Yeah, no, that’s an excellent point and I’m very interested in looking at the how these patients do at MRD progression you know, before their clinical progression or IMWG progression how these patients do. I think that is where there’s a beautiful spot for us to intervene before this disease becomes out of control, right? And and we have now, again, so many options. I think definitely we have to switch target and that is a perfect time, I think, that even those patients who have sustained MRD and have done well, they could still flip the coin very quickly and we need to think about the trials how to intervene at this stage. We have some data coming at ASH, where we looked at these patients treated in MASTER, because we have MRD at different time points, and you will be surprised. This MRDp, or MRD progression, a resurgence of MRD is quite different when you look at the cytogenetic profiles of these patients, so I think there is another good platform for us to intervene with these new therapies.

Francesca Gay:

Thank you for mentioning this, because, again, the MRD monitoring in MRD negative patients is another key factor to try to improve the outcome of these patients in two ways. One is do we really need to treat all these patients until progression? Because we all believe that high-risk should be treated until progression, but maybe we can end up with an excessive toxicity so it’s worth to explore, if not stopping treatment, maybe treatment de-escalation that is enough to maintain the disease under control. 
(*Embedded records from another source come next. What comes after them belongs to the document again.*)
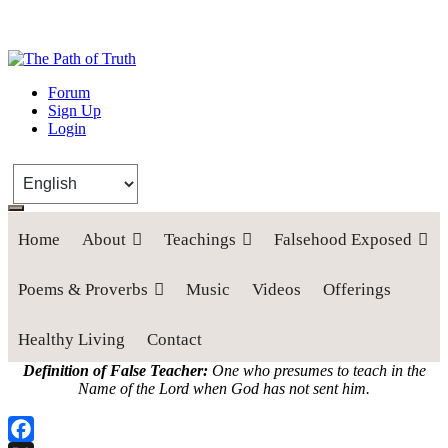
The Path of Truth
Forum
Sign Up
“If anyone desires to come after me, let him deny himself, take up his
Login
cross, and follow me" (Luke 9:23).
Home
About
Teachings
Falsehood Exposed
Poems & Proverbs
Music
Videos
Offerings
Healthy Living
Contact
Definition of False Teacher:
One who presumes to teach in the
Name of the Lord when God has not sent him.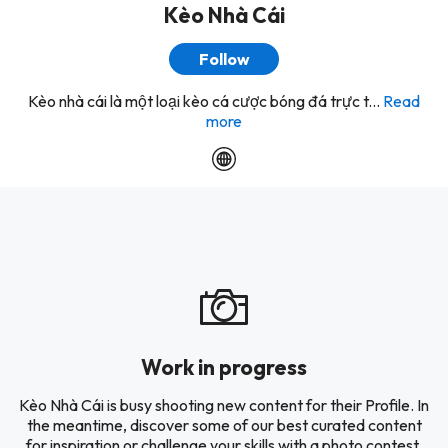
Kèo Nhà Cái
Follow
Kèo nhà cái là một loại kèo cá cược bóng đá trực t...
Read
more
Work in progress
Kèo Nhà Cái is busy shooting new content for their Profile. In
the meantime, discover some of our best curated content
for inspiration or challenge your skills with a photo contest.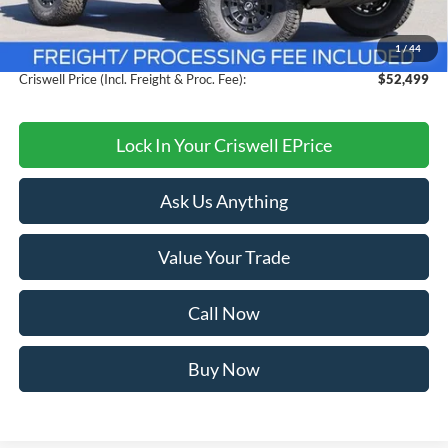
Savings:
$4,411
1
/
44
Processing Fee:
$800
Criswell Price (Incl. Freight & Proc. Fee):
$52,499
Lock In Your Criswell EPrice
Ask Us Anything
Value Your Trade
Call Now
Buy Now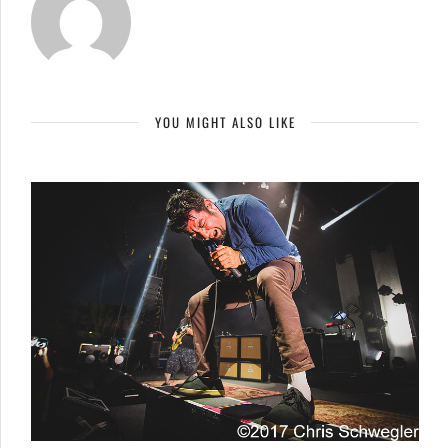
YOU MIGHT ALSO LIKE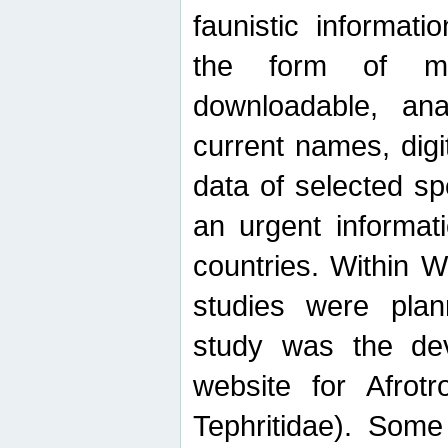
faunistic informat
the form of mak
downloadable, ana
current names, digi
data of selected sp
an urgent informat
countries. Within W
studies were plan
study was the de
website for Afrotro
Tephritidae). Some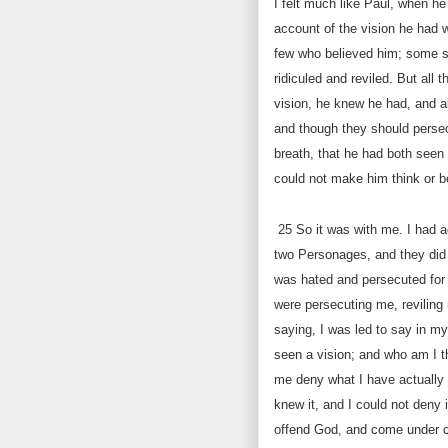
I felt much like Paul, when h
account of the vision he had w
few who believed him; some s
ridiculed and reviled. But all 
vision, he knew he had, and a
and though they should persec
breath, that he had both seen 
could not make him think or b
25
So it was with me. I had ac
two Personages, and they did 
was hated and persecuted for s
were persecuting me, reviling 
saying, I was led to say in my
seen a vision; and who am I t
me deny what I have actually 
knew it, and I could not deny i
offend God, and come under 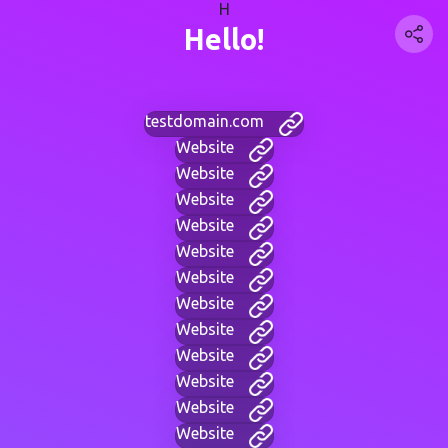
H
Hello!
testdomain.com
Website
Website
Website
Website
Website
Website
Website
Website
Website
Website
Website
Website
And the other key point is what we do when the MRD clone, I mean, it reappears again. So I like the fact that you mentioned the progression criteria for myeloma, which now are totally not considering the MRD, are clinical progression, but the first setting where we should explore probably the retreatment at MRD or at biochemical progression is indeed high-risk. 

Binod Dhakal:

You know in our clinical anecdotes, of course it is anecdote, clearly we have seen that somebody who is MRD positive and they’re clinically high-risk to begin with, their time to progression is very very fast and the kinetics are much faster than standard risk. Again we haven’t looked into that with the new therapies, but I think that’s what at least tells you that this is probably going to behave differently when it comes back. 

Francesca Gay:

Yeah, no, in our case series, in our data, it’s exactly the same. So the high-risk patients, and you can consider many high-risk factors, are the ones that have a higher risk of MRD-reappearance, even if they are MRD-negative and if they stay MRD-negative for a while. So this is particularly important. 

So I think we had a very nice discussion. I’d like to thank my co-chairs in this discussion together. And thank you all.